La embajada estadounidense señaló que continuará monitoreando las condiciones locales y ajustará sus operaciones conforme evolucione la situación, en coordinación permanente con el gobierno mexicano.
Entre las recomendaciones vigentes para el personal y visitantes estadounidenses destacan mantenerse informados sobre la situación local, registrarse en el Programa STEP para recibir alertas de seguridad y contactar a la embajada en caso de requerir asistencia consular.
Lo que dicen las autoridades estatales
El gobernador de Michoacán, Alfredo Ramírez Bedolla, calificó la reanudación como un reconocimiento directo a la estrategia de seguridad impulsada desde el gobierno federal.
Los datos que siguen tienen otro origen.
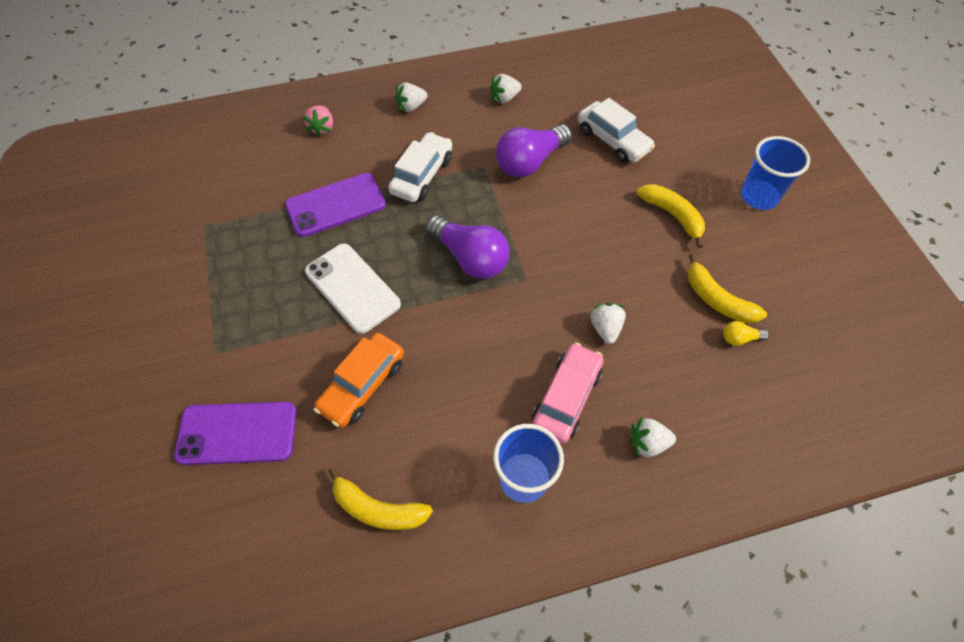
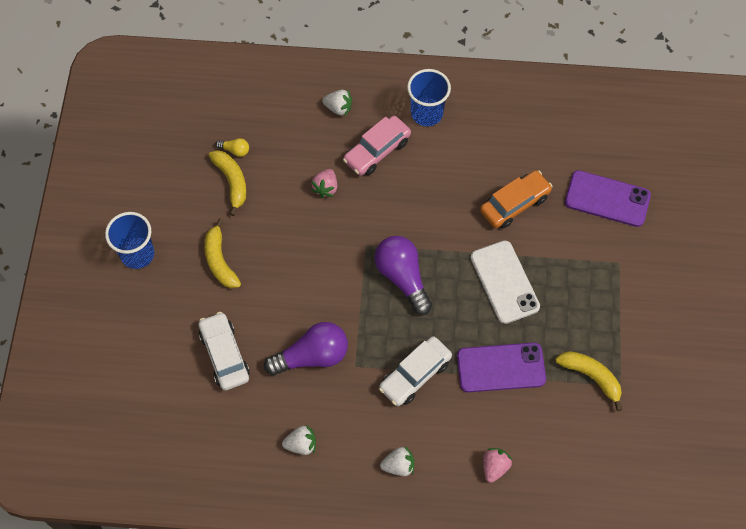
camera: 160 degrees left, 5 degrees up
(378, 509) = (523, 125): yellow banana -> yellow banana (591, 377)
(605, 328) = (325, 188): white strawberry -> pink strawberry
Para las autoridades estatales, el acuerdo confirma que el modelo de cooperación bilateral, sostenido en más presencia militar y vigilancia coordinada, puede sostener la actividad exportadora incluso ante episodios de riesgo.
Un mercado que no puede darse el lujo de detenerse
El aguacate michoacano no es un producto más. Es el motor agroexportador más importante del estado y una pieza clave en la relación comercial entre México y Estados Unidos.
Cada suspensión, por breve que sea, golpea directamente los ingresos de miles de familias que dependen de la cadena productiva: desde el corte en huerta hasta el transporte refrigerado que cruza la frontera.
Por ahora, el acuerdo alcanzado este sábado ofrece un respiro. Pero, como advirtió el propio embajador Johnson, la normalización total dependerá de que las condiciones de seguridad se sostengan en el tiempo.